Хотя бы живи.
Не знаю, правильно ли идти на уступки, хорошо ли склоняться перед врагами. Знаю, что у поражения вкус пепла и пустоты. Приложиться щекой к сапогам тех, кого ненавидишь, – все равно что наполнить свое сердце червями. Есть ли честь в том, чтобы уступить врагам, уже одолевшим вас, уже одержавшим победу? Вилять хвостом и молить о пощаде, кататься в пыли и подставлять живот, утолять их жажду крови? Я не знаю, что хорошо, а что плохо, что правильно, а что неправильно.
Я медленно склонил голову.
Каллендра разразилась одобрительными криками. Над ними поднялся ликующий голос калларино:
– В таком случае, поскольку милосердие есть добродетель Амо, эта Каллендра проявит милосердие. Подойдите ко мне, Давико ди Регулаи да Навола, и поклянитесь в верности. Поклянитесь в верности перед всеми.
Джованни помог мне встать и провел через ротонду. Я чувствовал на себе глаза Каллендры, потом ощутил запахи гвоздики и жевательного листа, который любил калларино, и понял, что мы рядом. Никогда прежде я не ассоциировал с этим запахом калларино, однако теперь понял, что он всегда так пах. Столько всего я прежде не замечал.
– Встань на колени, – прошептал Джованни.
Опускаясь на колени, я услышал встревоженный шорох шелка, будто Каллендру привело в замешательство это унижение Регулаи. Будто люди не могли поверить глазам. Будто они могли понять расправу над нами, но это унижение было чем-то иным, чем-то противоестественным. Я услышал скрип сапог калларино. Почувствовал, как он стоит надо мной, глядя на мое несчастье, наслаждаясь им.

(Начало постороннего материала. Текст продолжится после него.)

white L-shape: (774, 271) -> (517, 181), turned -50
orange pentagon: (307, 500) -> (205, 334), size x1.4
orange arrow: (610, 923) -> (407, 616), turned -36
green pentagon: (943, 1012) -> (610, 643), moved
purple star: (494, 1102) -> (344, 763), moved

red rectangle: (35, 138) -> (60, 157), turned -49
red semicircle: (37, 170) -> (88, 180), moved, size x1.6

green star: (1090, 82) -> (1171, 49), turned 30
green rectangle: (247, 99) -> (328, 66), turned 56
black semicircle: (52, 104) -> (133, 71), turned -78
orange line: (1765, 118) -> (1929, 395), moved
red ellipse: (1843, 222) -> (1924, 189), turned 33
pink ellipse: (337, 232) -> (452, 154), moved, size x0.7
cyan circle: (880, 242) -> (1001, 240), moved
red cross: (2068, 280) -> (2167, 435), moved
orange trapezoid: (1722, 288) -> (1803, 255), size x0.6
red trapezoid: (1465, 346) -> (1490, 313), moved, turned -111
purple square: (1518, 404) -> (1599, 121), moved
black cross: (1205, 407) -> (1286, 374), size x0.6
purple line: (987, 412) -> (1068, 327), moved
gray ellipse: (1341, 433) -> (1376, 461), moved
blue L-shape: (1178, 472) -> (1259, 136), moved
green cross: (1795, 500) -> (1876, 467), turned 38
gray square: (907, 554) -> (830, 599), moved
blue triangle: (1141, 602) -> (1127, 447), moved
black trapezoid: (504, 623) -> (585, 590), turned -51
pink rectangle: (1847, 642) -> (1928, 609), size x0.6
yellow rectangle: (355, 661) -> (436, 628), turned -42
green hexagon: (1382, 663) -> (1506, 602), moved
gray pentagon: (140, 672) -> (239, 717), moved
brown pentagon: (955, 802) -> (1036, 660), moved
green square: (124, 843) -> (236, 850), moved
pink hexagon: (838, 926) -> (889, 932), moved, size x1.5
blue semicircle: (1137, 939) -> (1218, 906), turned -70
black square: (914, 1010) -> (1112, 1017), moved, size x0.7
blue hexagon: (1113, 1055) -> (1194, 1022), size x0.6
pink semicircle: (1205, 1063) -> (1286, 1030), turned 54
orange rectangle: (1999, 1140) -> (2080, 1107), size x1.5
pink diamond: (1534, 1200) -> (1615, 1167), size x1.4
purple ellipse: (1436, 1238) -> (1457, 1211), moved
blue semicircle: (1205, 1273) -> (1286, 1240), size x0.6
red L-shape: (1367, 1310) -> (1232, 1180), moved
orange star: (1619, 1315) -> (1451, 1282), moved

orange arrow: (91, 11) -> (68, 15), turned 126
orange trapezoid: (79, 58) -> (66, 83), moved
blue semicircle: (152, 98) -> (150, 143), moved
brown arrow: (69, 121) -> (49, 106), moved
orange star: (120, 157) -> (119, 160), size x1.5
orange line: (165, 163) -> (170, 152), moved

– Хотите что-то сказать? – спросил калларино.
– Я хочу поклясться в верности, – прохрипел я.
Слова на вкус напоминали дерьмо.
– Громче. Вас должна услышать вся Каллендра.
Я прочистил горло.
– Я хочу поклясться в верности!
– Хорошо. Теперь покажите мне.
Покорный, как пес, я слепо нащупал дрожащими пальцами его сапоги. Низко склонился и прижался губами к коже. Она воняла навозом, и я преисполнился уверенности, что он специально прошелся по грязи, прежде чем явиться сюда.
– Продолжайте. – В голосе калларино слышалась насмешка. – Пометьте свои щеки, ди Регулаи.
Зрители не шевелились. Огромный зал погрузился в молчание.
Позже Джованни сказал, что видеть меня, распростертого перед калларино, было все равно что видеть конец эпохи; словно вазу Наволы швырнули на землю и ее осколки разлетелись во все стороны, хаотично, непоправимо. То, что прежде было Наволой, в это мгновение стало прошлым. Убить меня – это одно, но унизить архиномо ди Регулаи – совсем другое.
Это был конец нашей семьи. Конец Наволы. Конец всей истории.